# PC mit DVI an TV mit HDMI - Woher Ton nehmen?



## expone (13. August 2008)

Hallo Zusammen!

Ich möchte einen PC mit einem ATI Radeon 9200 Chipsatz an einen Flachbildschirm der Marke SEG anschließen. 

Als Ausgang an der Grafikkarte steht DVI zur Verfügung und als Eingang am Fernseher ein HDMI Anschluss.
Soweit funktioniert das ganze auch super, die Bildqualität ist überzeugend.
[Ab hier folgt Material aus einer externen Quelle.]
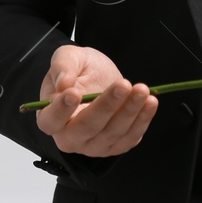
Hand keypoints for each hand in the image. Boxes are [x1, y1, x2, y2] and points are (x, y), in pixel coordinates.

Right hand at [36, 45, 158, 156]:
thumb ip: (62, 66)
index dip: (61, 110)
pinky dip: (142, 120)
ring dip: (129, 112)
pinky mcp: (116, 145)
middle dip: (106, 106)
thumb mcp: (68, 57)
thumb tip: (64, 83)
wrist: (98, 77)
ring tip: (141, 89)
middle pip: (86, 129)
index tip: (74, 93)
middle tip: (123, 85)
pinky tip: (150, 102)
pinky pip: (130, 138)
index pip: (51, 120)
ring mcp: (93, 145)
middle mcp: (70, 137)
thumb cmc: (78, 70)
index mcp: (50, 117)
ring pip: (111, 134)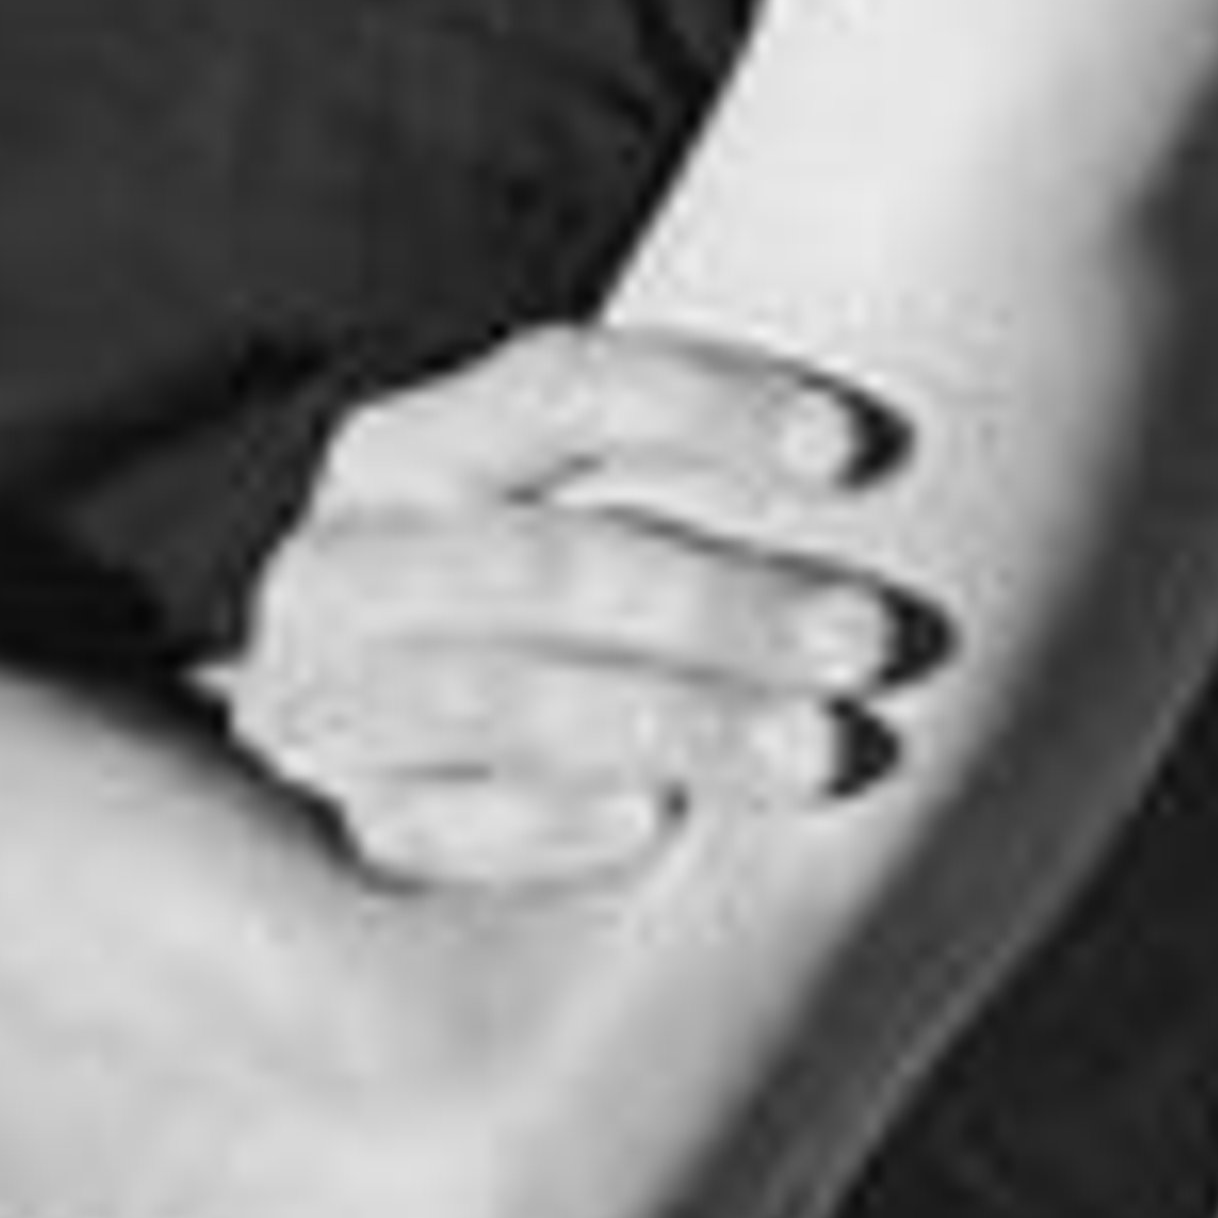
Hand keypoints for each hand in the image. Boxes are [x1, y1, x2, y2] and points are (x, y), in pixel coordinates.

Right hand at [216, 322, 936, 892]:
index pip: (554, 388)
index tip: (855, 447)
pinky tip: (656, 824)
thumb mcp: (569, 515)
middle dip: (717, 600)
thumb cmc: (553, 617)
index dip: (704, 404)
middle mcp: (343, 564)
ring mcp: (323, 701)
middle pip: (538, 562)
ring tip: (820, 752)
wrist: (389, 767)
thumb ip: (676, 481)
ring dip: (671, 720)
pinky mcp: (342, 828)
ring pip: (495, 695)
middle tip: (873, 637)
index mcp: (404, 448)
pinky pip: (435, 827)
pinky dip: (545, 822)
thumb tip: (894, 446)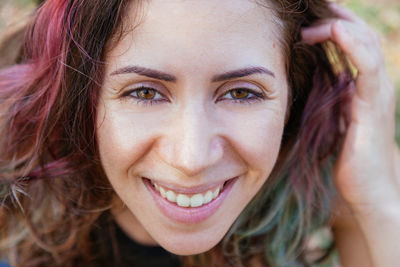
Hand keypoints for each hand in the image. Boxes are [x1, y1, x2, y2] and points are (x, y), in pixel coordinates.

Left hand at [302, 2, 398, 214]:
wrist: (363, 190)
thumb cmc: (341, 158)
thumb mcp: (326, 121)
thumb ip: (320, 99)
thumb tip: (296, 82)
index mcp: (357, 86)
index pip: (349, 44)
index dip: (331, 25)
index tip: (307, 17)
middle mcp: (370, 84)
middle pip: (359, 37)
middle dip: (336, 18)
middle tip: (312, 9)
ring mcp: (375, 93)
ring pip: (366, 44)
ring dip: (341, 25)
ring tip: (317, 18)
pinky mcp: (373, 106)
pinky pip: (368, 66)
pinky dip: (354, 44)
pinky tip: (336, 30)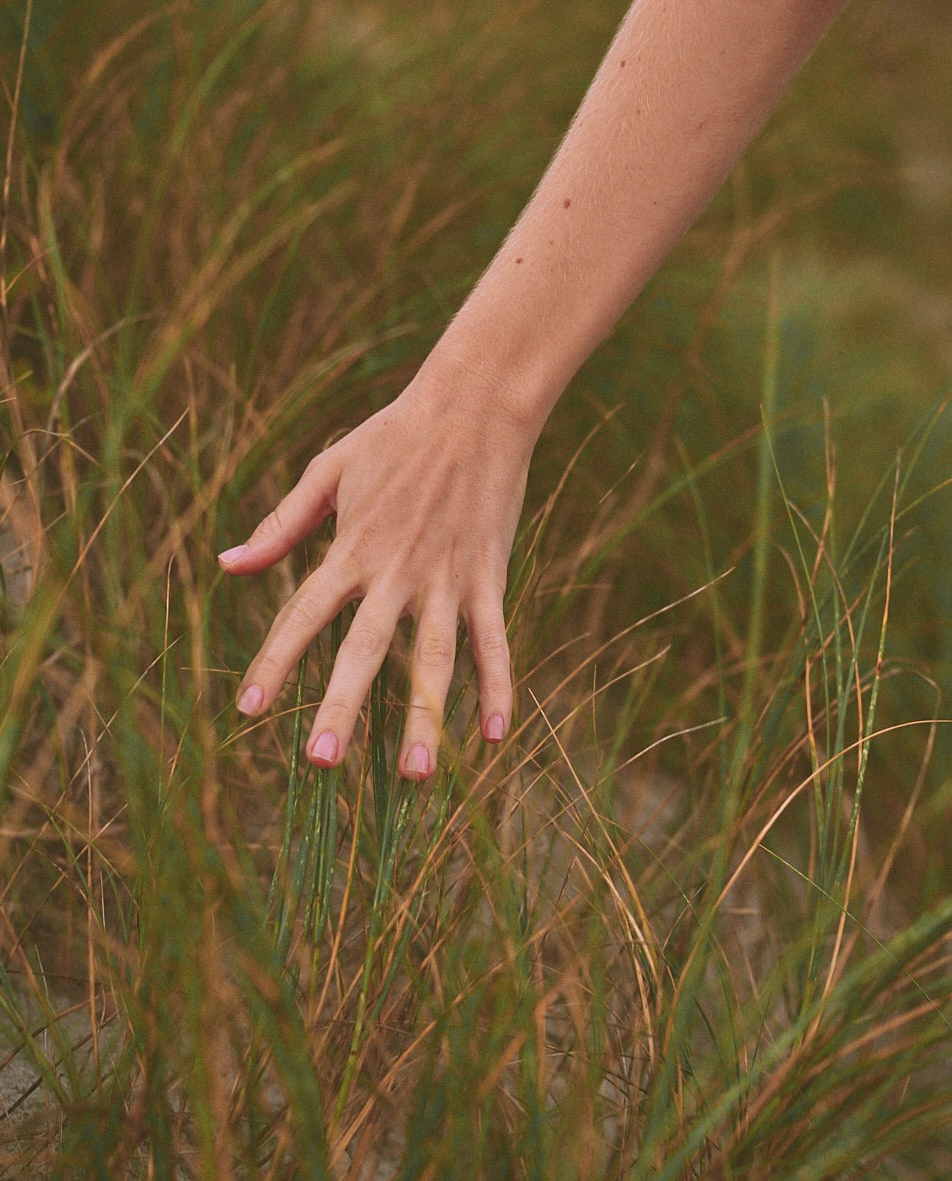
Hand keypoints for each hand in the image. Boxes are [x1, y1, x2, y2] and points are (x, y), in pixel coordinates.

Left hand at [219, 371, 531, 777]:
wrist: (476, 404)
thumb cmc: (396, 434)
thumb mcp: (328, 471)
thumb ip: (280, 525)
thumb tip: (226, 565)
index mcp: (351, 548)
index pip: (303, 615)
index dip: (275, 661)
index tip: (249, 710)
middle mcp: (396, 572)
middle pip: (365, 651)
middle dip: (343, 708)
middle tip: (320, 763)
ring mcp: (448, 578)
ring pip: (436, 660)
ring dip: (426, 718)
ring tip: (416, 776)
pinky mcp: (489, 577)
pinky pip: (494, 641)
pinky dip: (498, 687)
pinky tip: (495, 738)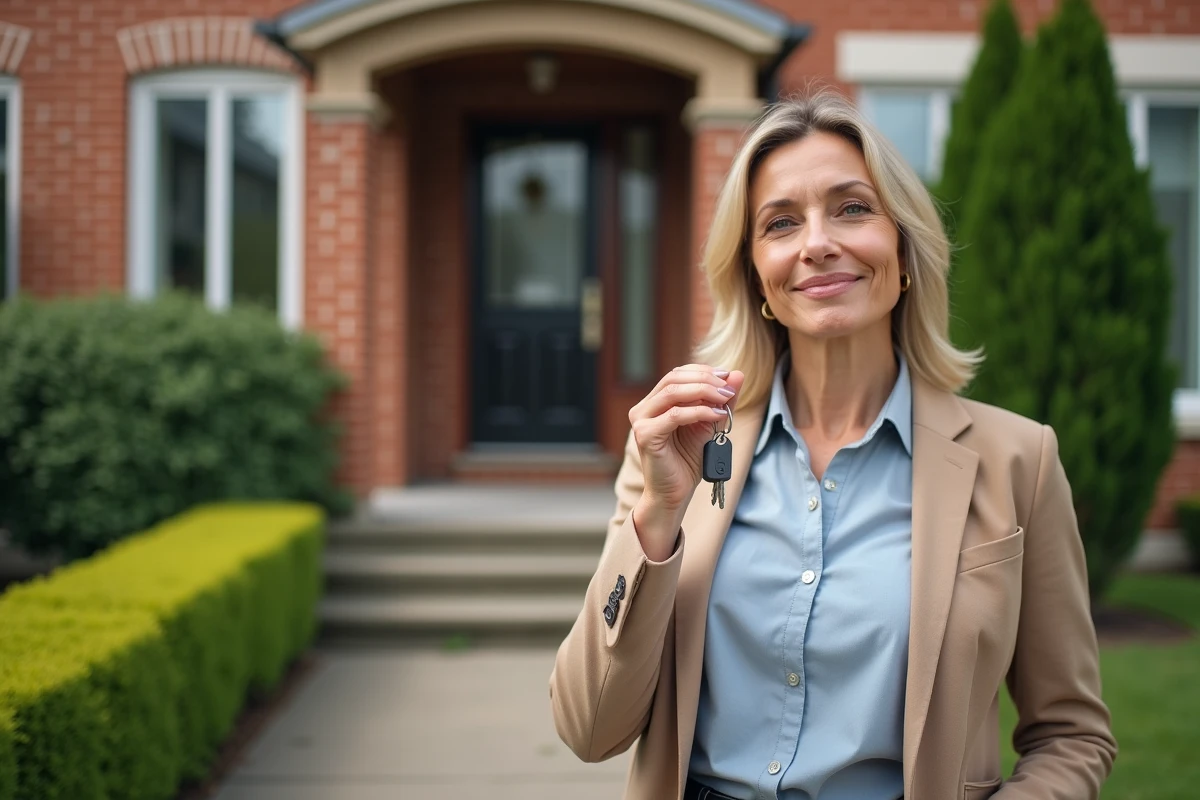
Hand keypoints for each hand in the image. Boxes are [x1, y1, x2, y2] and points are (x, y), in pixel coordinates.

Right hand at [627, 365, 743, 558]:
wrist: (674, 493)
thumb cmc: (688, 461)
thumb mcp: (710, 424)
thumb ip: (721, 401)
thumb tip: (737, 374)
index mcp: (654, 402)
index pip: (678, 374)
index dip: (703, 371)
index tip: (728, 377)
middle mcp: (644, 408)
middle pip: (675, 378)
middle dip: (706, 380)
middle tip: (729, 388)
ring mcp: (641, 421)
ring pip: (673, 392)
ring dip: (704, 391)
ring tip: (725, 399)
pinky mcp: (645, 435)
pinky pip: (675, 415)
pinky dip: (699, 412)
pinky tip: (717, 415)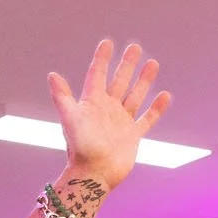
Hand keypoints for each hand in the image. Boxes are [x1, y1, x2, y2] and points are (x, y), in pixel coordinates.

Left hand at [48, 41, 172, 192]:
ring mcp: (120, 122)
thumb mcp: (70, 119)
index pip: (97, 75)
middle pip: (118, 81)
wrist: (93, 175)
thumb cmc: (80, 148)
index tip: (107, 43)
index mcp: (92, 104)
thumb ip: (62, 97)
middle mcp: (107, 110)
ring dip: (143, 80)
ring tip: (152, 63)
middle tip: (135, 47)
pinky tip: (164, 95)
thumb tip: (52, 75)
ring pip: (134, 96)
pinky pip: (147, 118)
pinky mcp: (132, 136)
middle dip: (126, 64)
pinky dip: (156, 108)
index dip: (102, 59)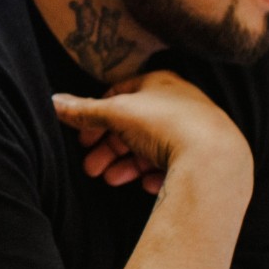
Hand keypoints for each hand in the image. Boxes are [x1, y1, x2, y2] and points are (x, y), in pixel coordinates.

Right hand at [52, 71, 249, 192]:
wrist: (215, 160)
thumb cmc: (166, 125)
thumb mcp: (116, 114)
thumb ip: (83, 111)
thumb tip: (53, 102)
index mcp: (160, 83)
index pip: (120, 95)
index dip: (97, 116)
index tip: (83, 139)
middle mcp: (180, 102)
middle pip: (133, 126)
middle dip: (108, 149)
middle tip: (90, 169)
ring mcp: (195, 130)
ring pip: (152, 148)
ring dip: (126, 165)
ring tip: (111, 181)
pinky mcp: (206, 158)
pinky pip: (174, 165)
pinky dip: (155, 175)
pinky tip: (147, 186)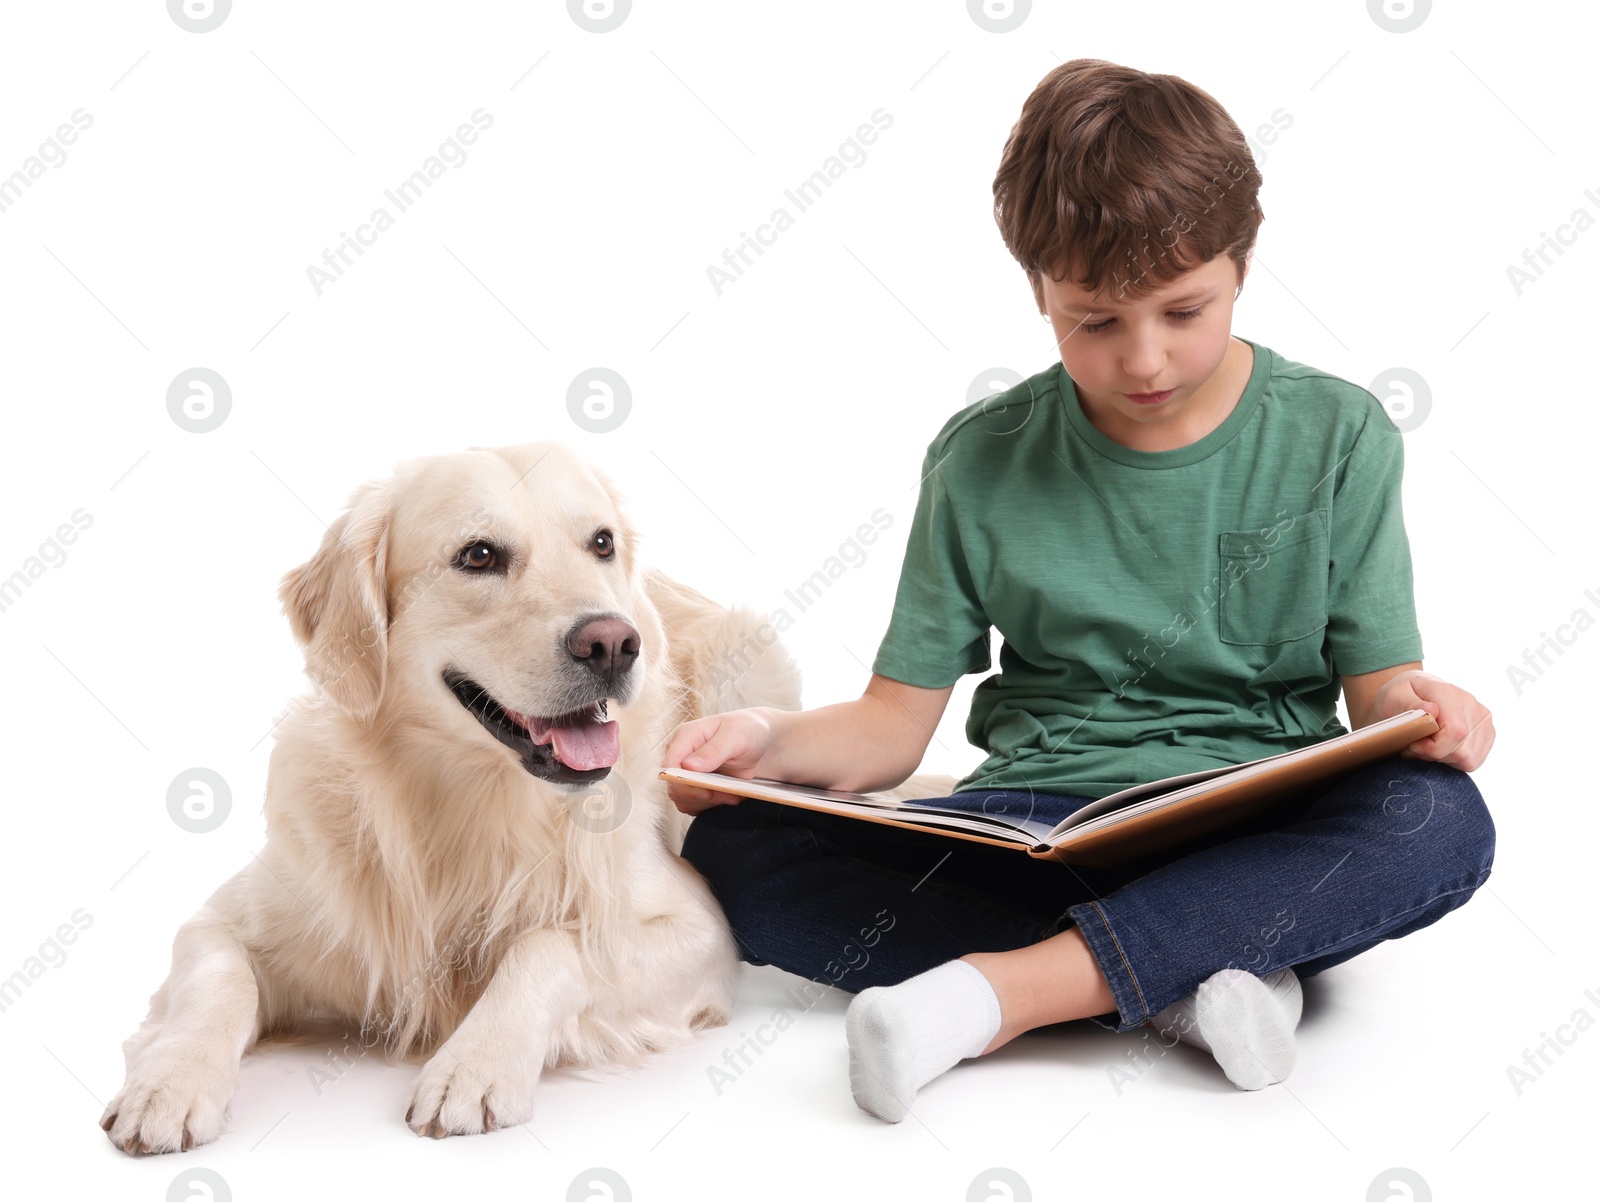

Jedoch soll wohl auch am Fernseher über den HDMI Anschluss das Tonsignal eingespeist werden, so dass Bild und Ton auf einem AV-Kanal ausgegeben werden können.

Nun hat das Kabel, das ich besitze, keine Y-Verzweigung, so dass ich am PC Sound- und Grafikkarte anschließen kann.

Wisst ihr ob ich die Grafikkarte PC-intern mit der Soundkarte verbinden kann oder ob eine ein Verzweigungsadapter gibt, von dem ein Audio-Kabel mit Klinke-Stecker für den PC verzweigt wird?

Danke schon mal für Eure Hilfe.


----------



## chmee (13. August 2008)

Hmm, mit der DVI-HDMI-Strippe wirst Du kein Ton senden können. Noch dazu ist -meines Erachtens- der Sound digital kodiert, also einfach Y-Adapter von Miniklinke auf HDMI wird auch nix bringen. Kannst Du nicht im Fernseher einstellen, welchen Audio-Eingang Du dazuschaltest ? Könntest Du mal die Typenbezeichnung des SEG nennen ?

mfg chmee


----------



## expone (13. August 2008)

Das ist momentan auch noch mein Problem. Muss das bei nem Bekannten von mir machen und hab mir vergessen den TV-Typ aufzuschreiben 

Werd ich heut Abend nachholfen


----------



## Gunah (13. August 2008)

es geht nur bei DVI mit HDCP, ohne das kann DVI zu HDMI kein Ton übertragen...


----------